Department of Biochemistry and Molecular Biology, Harbin Medical University, Baojian Road 157, Nangang District, Harbin City, 150081, Heilongjiang Province, China.
Biol Trace Elem Res. 2021 Jan;199(1):185-196. doi: 10.1007/s12011-020-02112-z. Epub 2020 Mar 14.
Previous studies have raised concerns that kidney disease is often closely related to low serum Se levels in patients and that hyposelenemia may increase the vulnerability of patients to complications. However, few studies examining renal injury caused by Se deficiency have been conducted. To determine the effects of a selenium-deficient diet on renal function, a mouse model was fed a selenium-deficient diet (0.02 mg Se/kg) for 20 weeks. Meanwhile, mice in the control group (selenium-adequate) were fed a standard diet (0.18 mg Se/kg). The cellular models were established by lentiviral Trnau1ap-shRNA vectors transfected into mouse podocyte (MPC5) and mouse renal tubular epithelial (TCMK1) cell lines. Significant increases in serum creatinine levels and urinary protein/creatinine ratios were accompanied by increased MDA content in the Se-deficient group compared to the control group. The morphological observations of tissues showed widespread inflammation and ultrastructural changes in the Se-deficient group, such as swollen mitochondria and extensive podocyte fusion and renal tubular microvilli shedding. In addition, the expression of COXIV and cytochrome c was significantly downregulated in the Se-deficient group. Importantly, the mRNA levels of silent mating type information regulation 2 homolog 1 (SIRT1) and peroxisome proliferator-activated receptor gamma coactivator 1-alpha (PGC-1α) and the protein levels of SIRT1 were increased in the Se-deficient group compared with the normal control group. Our data indicate that Se deficiency induces renal injury in mice. The elevated oxidative stress caused by Se deficiency may result in mitochondrial damage, which might affect renal function. Moreover, the SIRT1/PGC1α axis likely plays an important role in the compensatory mechanism of mitochondrial dysfunction.
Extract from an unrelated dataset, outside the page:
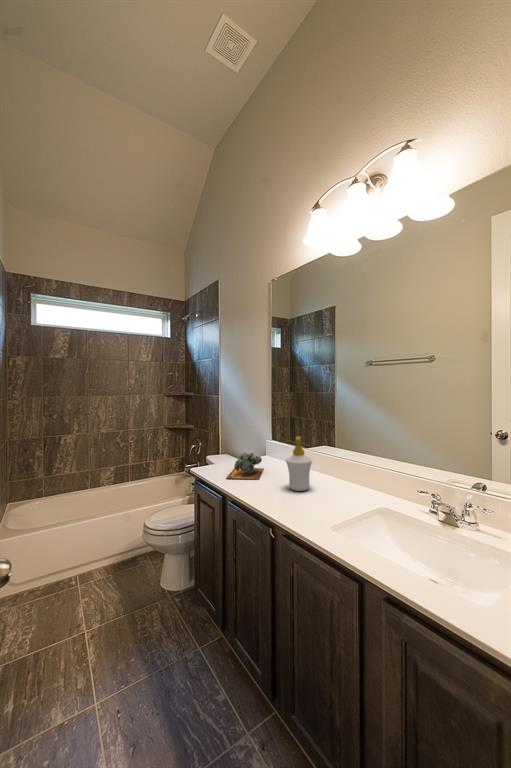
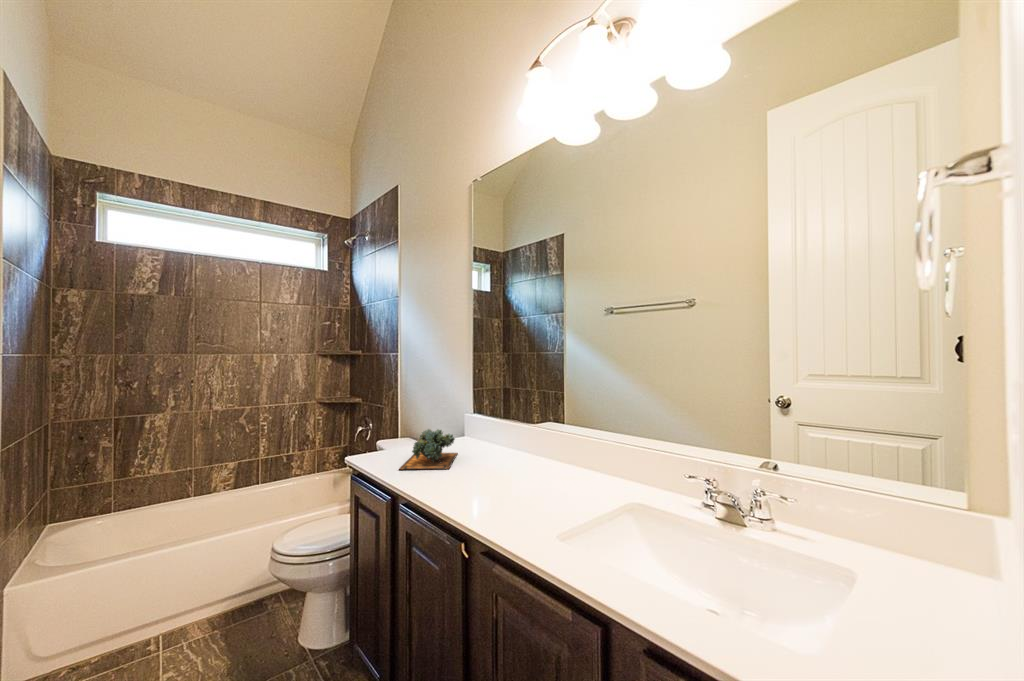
soap bottle: present [286,436,312,491] -> none [489,401,528,483]

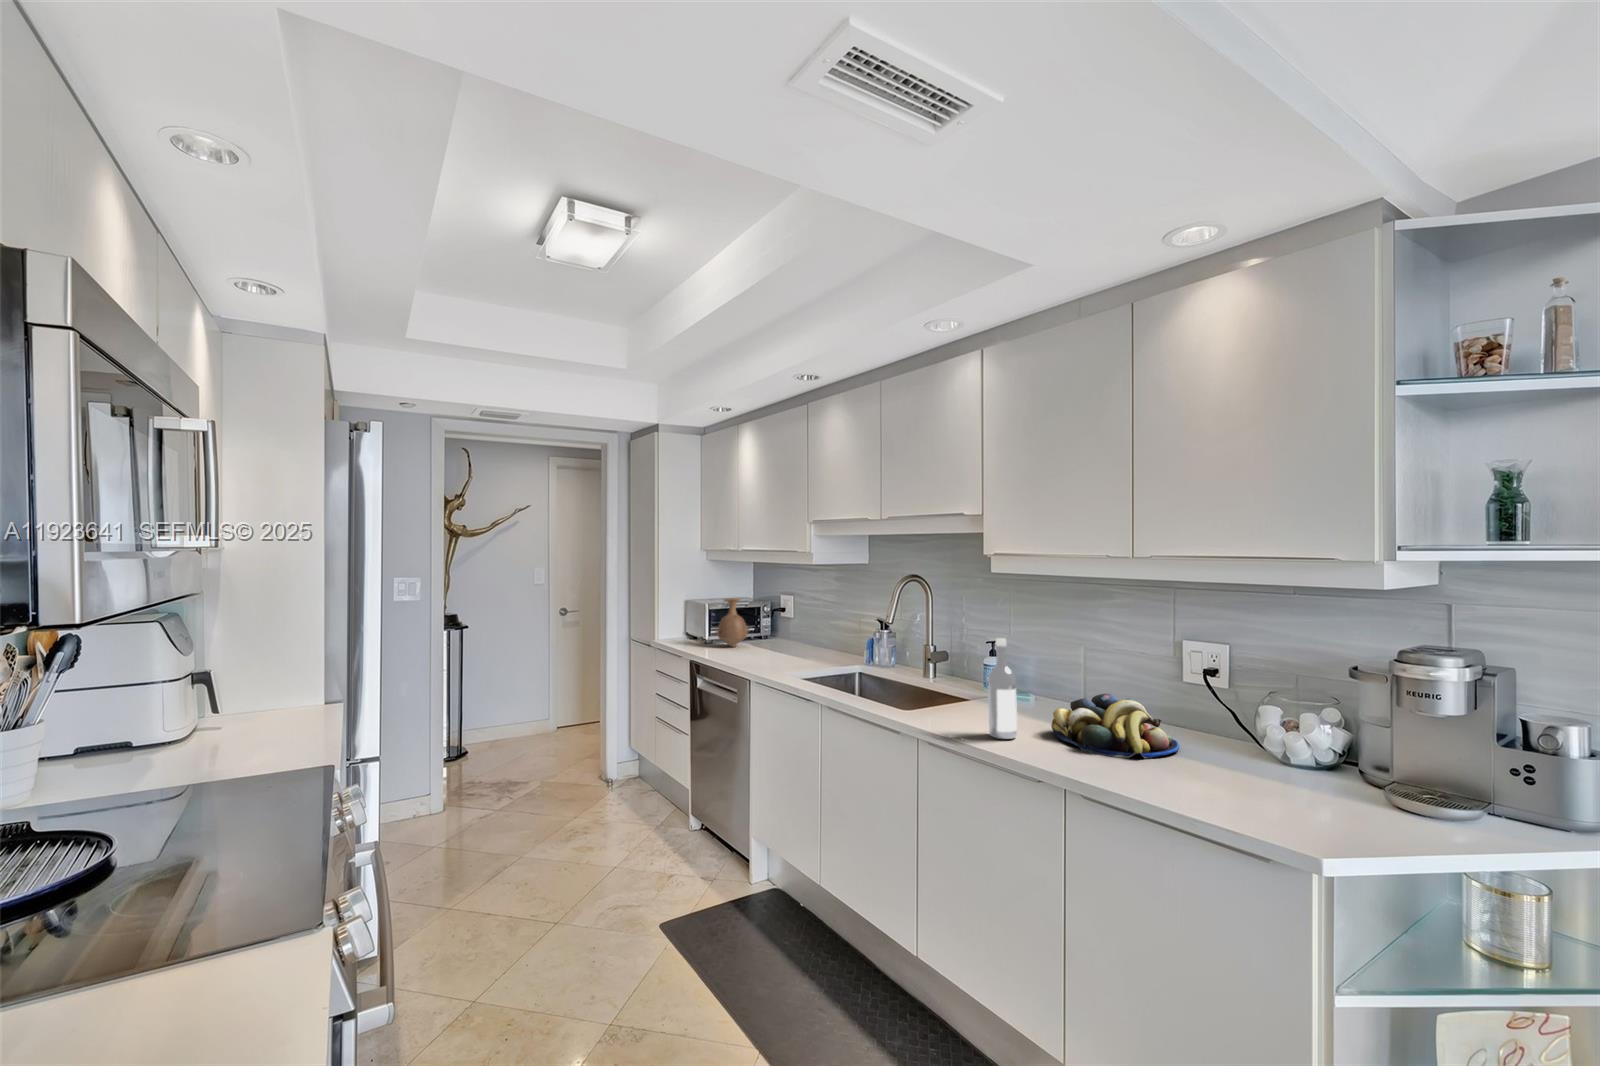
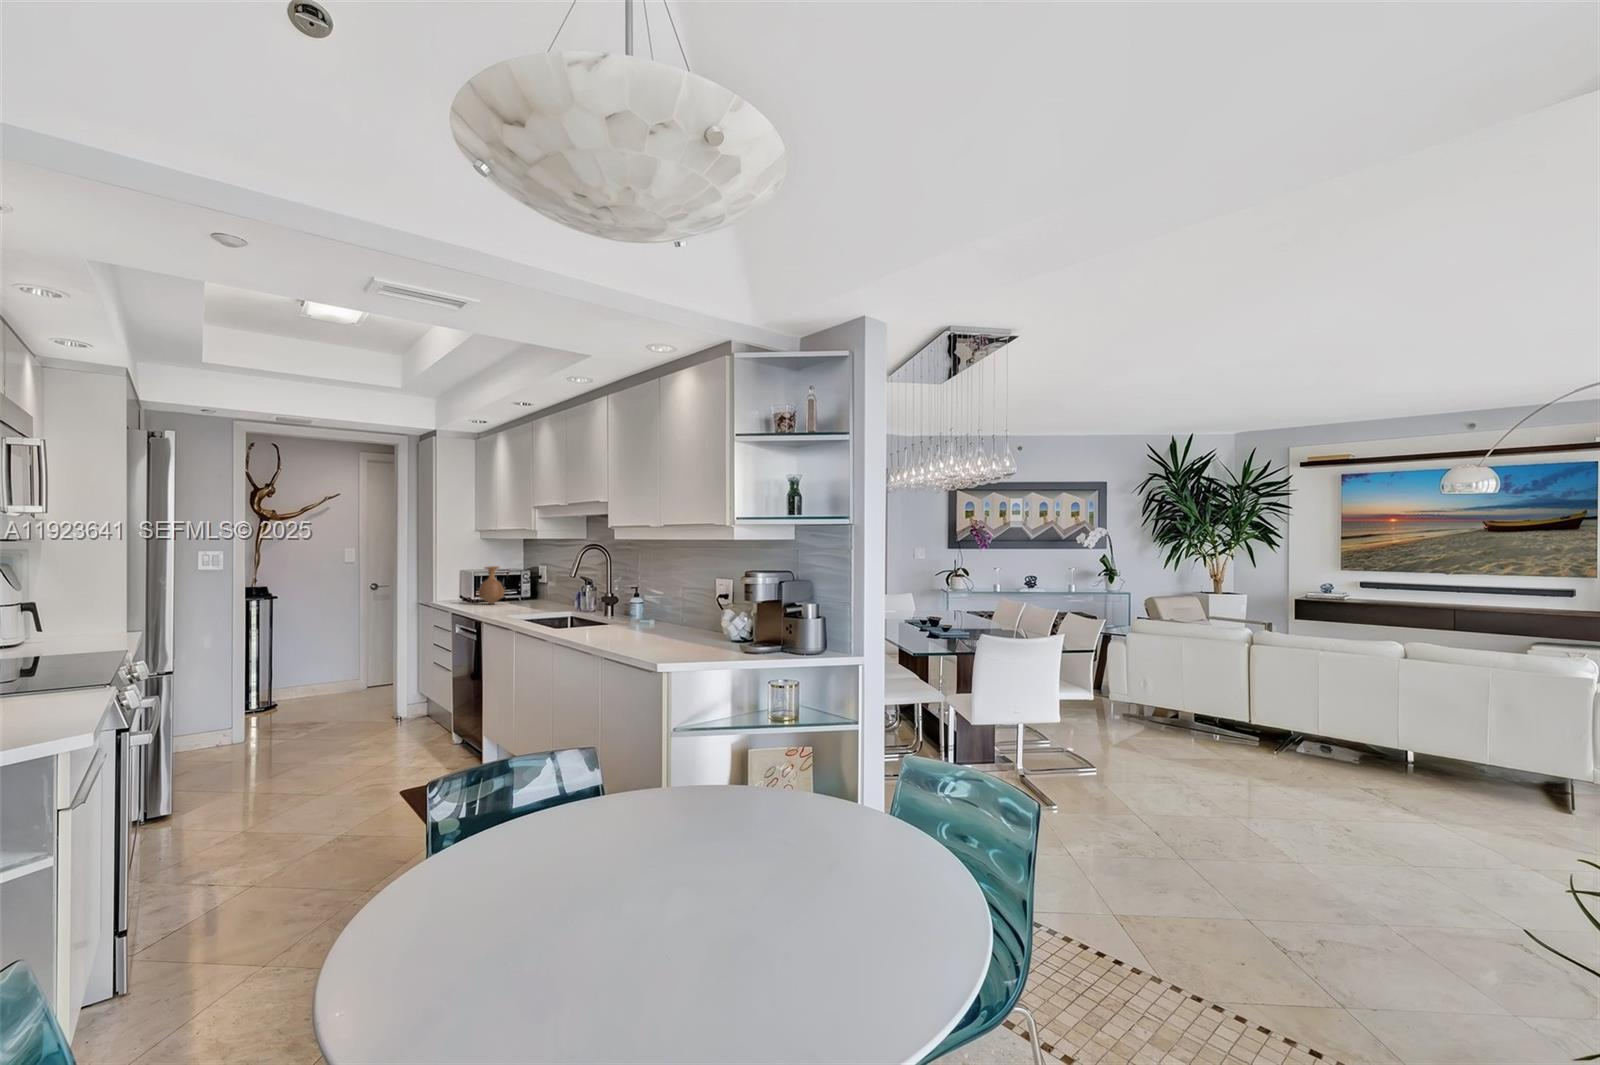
wine bottle: present [988,638,1017,739] -> none [588,577,605,638]
fruit bowl: present [1051,694,1179,758] -> none [629,612,700,643]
先前的研究表明,肾脏疾病通常与患者血清硒水平降低密切相关,而低硒血症可能增加患者发生并发症的脆弱性。然而,目前关于硒缺乏引起的肾损伤的研究较少。为了确定缺硒饮食对肾功能的影响,研究人员用缺硒饮食(0.02mg Se/kg)喂养小鼠模型 20 周。同时,对照组(硒充足)的小鼠则喂食标准饮食(0.18mg Se/kg)。通过慢病毒 Trnau1ap-shRNA 载体转染到小鼠足细胞(MPC5)和小鼠肾小管上皮细胞(TCMK1)系中建立细胞模型。与对照组相比,缺硒组的血清肌酐水平和尿蛋白/肌酐比值显著升高,同时 MDA 含量也增加。组织的形态观察显示,缺硒组广泛存在炎症和超微结构改变,如肿胀的线粒体和广泛的足细胞融合以及肾小管微绒毛脱落。此外,缺硒组中 COXIV 和细胞色素 c 的表达显著下调。重要的是,与正常对照组相比,缺硒组的沉默交配型信息调节 2 同源物 1(SIRT1)和过氧化物酶体增殖物激活受体 γ 共激活因子 1-α(PGC-1α)的 mRNA 水平以及 SIRT1 的蛋白水平均升高。我们的数据表明,硒缺乏会导致小鼠肾脏损伤。硒缺乏引起的氧化应激增加可能导致线粒体损伤,从而影响肾功能。此外,SIRT1/PGC1α 轴可能在代偿机制中发挥重要作用线粒体功能障碍。